- **WHAT TO DO**
Exactly as given, output all the records that follow.

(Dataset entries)
****************

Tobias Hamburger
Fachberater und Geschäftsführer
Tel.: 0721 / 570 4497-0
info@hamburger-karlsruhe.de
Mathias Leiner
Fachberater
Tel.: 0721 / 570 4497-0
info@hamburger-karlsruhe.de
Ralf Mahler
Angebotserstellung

****************

- **SOLUTION TO THIS PROBLEM**
Tobias Hamburger
Fachberater und Geschäftsführer
Tel.: 0721 / 570 4497-0
info@hamburger-karlsruhe.de
Mathias Leiner
Fachberater
Tel.: 0721 / 570 4497-0
info@hamburger-karlsruhe.de
Ralf Mahler
Angebotserstellung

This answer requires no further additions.